In a recently released article in Pediatrics,Dr. Charles Wood and colleagues (10.1542/peds.2018-0519) examined the antecedents of obesity among infant born extremely premature. The study team used data gained prospectively from the ELGAN (Extremely Low Gestational Age Newborn) Study, which enrolled infants born prior to the 28th week of gestation, and followed them to age 10 years. Of the original cohort of 1,506 infants, 871 former premature infants had height and weight data at age 10 years, representing a remarkable 74% of survivors. Full neonatal and perinatal information, infant weight at birth and ages 1 and 2 years, as well as maternal characteristics including pre-pregnancy BMI (body mass index), were available for the analysis. The authors took this treasure trove of data and used a “TORM” or “time-oriented risk model” to conduct the analysis; the statistics are explained very clearly and non-statisticians will feel comfortable that they have grasped the essence of the approach throughout.
The initial examination identified multiple factors potentially associated with overweight and obesity at age 10 years, but the final model which took these variables into account showed that just a few of these factors were significantly associated with the overweight and obesity outcomes. While I hope you will enjoy learning what these key significant factors are, I’d like to focus on the one I think is most potentially modifiable: rate of weight gain in the first and second years.

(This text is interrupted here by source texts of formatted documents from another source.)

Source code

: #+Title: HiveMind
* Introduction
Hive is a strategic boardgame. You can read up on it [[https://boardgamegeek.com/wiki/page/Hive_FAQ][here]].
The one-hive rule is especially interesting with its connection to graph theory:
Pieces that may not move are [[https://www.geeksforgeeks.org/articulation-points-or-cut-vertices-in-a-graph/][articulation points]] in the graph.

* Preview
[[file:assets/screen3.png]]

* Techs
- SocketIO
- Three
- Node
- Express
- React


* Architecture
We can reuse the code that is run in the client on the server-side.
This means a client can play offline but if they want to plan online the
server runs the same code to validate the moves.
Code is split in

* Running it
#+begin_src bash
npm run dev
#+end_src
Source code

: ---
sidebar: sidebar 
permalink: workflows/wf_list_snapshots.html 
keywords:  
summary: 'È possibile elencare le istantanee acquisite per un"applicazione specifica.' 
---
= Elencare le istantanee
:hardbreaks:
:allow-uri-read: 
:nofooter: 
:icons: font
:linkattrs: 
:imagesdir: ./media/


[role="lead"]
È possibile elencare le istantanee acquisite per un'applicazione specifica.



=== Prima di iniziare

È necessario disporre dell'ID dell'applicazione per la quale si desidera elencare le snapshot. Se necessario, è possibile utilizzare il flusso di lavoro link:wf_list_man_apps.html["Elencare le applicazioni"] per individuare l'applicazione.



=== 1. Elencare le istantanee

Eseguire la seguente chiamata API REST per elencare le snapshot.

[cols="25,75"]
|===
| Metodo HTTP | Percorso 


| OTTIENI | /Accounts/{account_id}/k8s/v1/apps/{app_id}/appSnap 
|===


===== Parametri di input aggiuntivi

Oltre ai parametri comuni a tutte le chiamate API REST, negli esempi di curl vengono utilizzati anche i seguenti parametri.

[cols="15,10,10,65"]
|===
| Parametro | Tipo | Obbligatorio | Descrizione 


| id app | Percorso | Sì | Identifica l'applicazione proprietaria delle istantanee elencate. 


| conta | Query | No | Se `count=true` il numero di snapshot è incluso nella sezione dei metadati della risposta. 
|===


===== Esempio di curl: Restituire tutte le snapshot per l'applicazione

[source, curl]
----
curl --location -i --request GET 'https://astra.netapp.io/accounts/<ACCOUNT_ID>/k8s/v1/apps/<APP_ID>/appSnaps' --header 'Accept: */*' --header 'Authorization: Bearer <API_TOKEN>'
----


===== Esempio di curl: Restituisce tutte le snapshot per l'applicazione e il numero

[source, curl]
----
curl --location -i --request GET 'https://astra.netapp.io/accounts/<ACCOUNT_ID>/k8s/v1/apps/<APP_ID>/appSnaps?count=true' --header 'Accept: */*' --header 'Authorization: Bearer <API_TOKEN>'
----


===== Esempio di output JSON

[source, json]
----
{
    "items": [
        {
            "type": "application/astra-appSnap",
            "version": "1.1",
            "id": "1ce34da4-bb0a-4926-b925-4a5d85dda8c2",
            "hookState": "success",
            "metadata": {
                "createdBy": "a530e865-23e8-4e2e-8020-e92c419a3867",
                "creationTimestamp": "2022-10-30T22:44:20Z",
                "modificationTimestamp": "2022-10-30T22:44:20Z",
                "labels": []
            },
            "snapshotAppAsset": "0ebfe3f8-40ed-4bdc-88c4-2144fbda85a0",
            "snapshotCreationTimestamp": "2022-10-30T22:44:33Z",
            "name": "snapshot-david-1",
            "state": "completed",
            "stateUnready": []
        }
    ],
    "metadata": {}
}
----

Since by age 1-2 years most infants are receiving well child care from primary providers in the community, we as providers have a great opportunity to make a difference. It’s hard not to initially celebrate every ounce of weight gain outside of the hospital as a major achievement! What we can do, though, is then introduce parents to the same thinking we apply to the routine well care of former full term infants. For infants, we can focus on cue-based feeding: what are the signs the baby is giving that he or she is hungry, and just as importantly, what are the signs that he or she is getting full?1 The signs of satiety may be subtle and include shorter sucking bursts with fewer sucks, hand relaxing and fist opening, a milk drizzle at the corner of the mouth and outright sucking pauses. Rather than urging the baby on to an “empty plate” (i.e. empty bottle), parental attentiveness to satiety cues may build self-regulation skills for eating, which may mitigate risk for future overweight and obesity. Additional research in this fascinating area of infant-to-parent feeding cue communication is needed.2 The toddler years give additional opportunity for supporting healthy eating habits, for example, turning the television off during meals, and neither using food as a reward nor pressuring the child to eat.3 I agree with the study authors that “…attention [should] be paid to rapid growth in the first years of life, even in this vulnerable population of children.” This simple yet elegant ELGAN follow up is a terrific example of how a well-designed and large prospective study can bear fruit well beyond what was initially expected.
1. Shloim N, Vereijken CMJL, Blundell P, Hetherington MM. Looking for cues - infant communication of hunger and satiation during milk feeding. Appetite. 2017;108:74-82.
2. McNally J, Hugh‐Jones S, Caton S, Vereijken C, Weenen H, Hetherington M. Communicating hunger and satiation in the first 2 years of life: a systematic review. Maternal & Child Nutrition. 2016;12:205-228.
3. Russell CG, Haszard JJ, Taylor RW, Heath AM, Taylor B, Campbell KJ. Parental feeding practices associated with children's eating and weight: What are parents of toddlers and preschool children doing? Appetite. 2018;128:120-128.